## Source text
####################
In 2005 the UK land-based casino industry was poised for radical change. Specifically, the development of larger scale casino resorts.
In part, this was inspired by, and emulated, the integrated casino resort that developed in the US, seeking to realise the benefits these brought to local communities.
It was a force that was manifested in the Gambling Act of 2005. This US ‘flavour’ was reflected in the language and debate which ensued with phrases such as ‘destination casinos’, ‘Las Vegas -style casinos’ and supercasinos dominating the discourse.
The Gambling Act of 2005 defined casinos sizes as:
Supercasinos: With a minimum customer area of 5,000 square metres (approximately 53,820 square feet) and a maximum of 1,250 unlimited jackpot slot machines.
Large casinos: These would have a minimum area of 1,000 square metres (approximately 10,764 square feet) and up to 150 slot machines with a maximum jackpot of £4,000.
Small casinos: Featuring a minimum customer area of 750 square metres (approximately 8,073 square feet) up to 80 slot machines and a jackpot of £4,000.
In the initial draft of the legislation a total of eight supercasinos or ‘regional casinos’ were envisaged.
Local councils were quick to develop proposals upon seeing the potential economic benefits these developments could generate. By May of 2006 a shortlist of submissions by local councils included:
- Wembley Stadium, London (later withdrawn)
- The O2, Greenwich, London (later withdrawn)
- Sportcity, Manchester
- Bramall Lane, East End (Don Valley Stadium) or Meadowhall Centre, Sheffield
A deluge of negative media attention ensued. This went unanswered in any effective way, and ultimately resulted in public and political opinion shifting decisively against regional casino development.
In May of 2007 the House of Lords rejected the Gambling Order, and with the advent of a new government under Gordon Brown the plans for a supercasino or ‘regional casino’ were eventually scrapped in January 2008.
This dealt the death knell to the Manchester property – the only proposed development that survived the paring back of the intiative, and the firestorm of criticism that ensued.
Skip forward to 2021, and the government white paper on the Gambling Act review is moving closer.
Expectations are that much of the review will focus mainly on the proliferation of online gaming, the resultant impact on advertising, proposals for affordability checks and the overarching concerns revolving around problem gambling issues.
For land-based casinos, the review seems largely an afterthought. The industry is expecting issues associated with credit issuance, creating a cashless environment and electronic table games to take centre stage.
####################
## Problem to solve
Update the passage of the casino text starting at "In May of 2007" and ending at "criticism that ensued." so that "Manchester site" replaces "Manchester property".

## Information given
####################
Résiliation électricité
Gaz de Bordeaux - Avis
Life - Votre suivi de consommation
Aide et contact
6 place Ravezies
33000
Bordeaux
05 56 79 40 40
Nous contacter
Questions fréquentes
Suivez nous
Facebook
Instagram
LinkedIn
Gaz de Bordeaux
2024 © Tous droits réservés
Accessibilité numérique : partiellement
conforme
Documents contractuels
####################
## Task result
In May of 2007 the House of Lords rejected the Gambling Order, and with the advent of a new government under Gordon Brown the plans for a supercasino or ‘regional casino’ were eventually scrapped in January 2008.
This dealt the death knell to the Manchester site – the only proposed development that survived the paring back of the intiative, and the firestorm of criticism that ensued.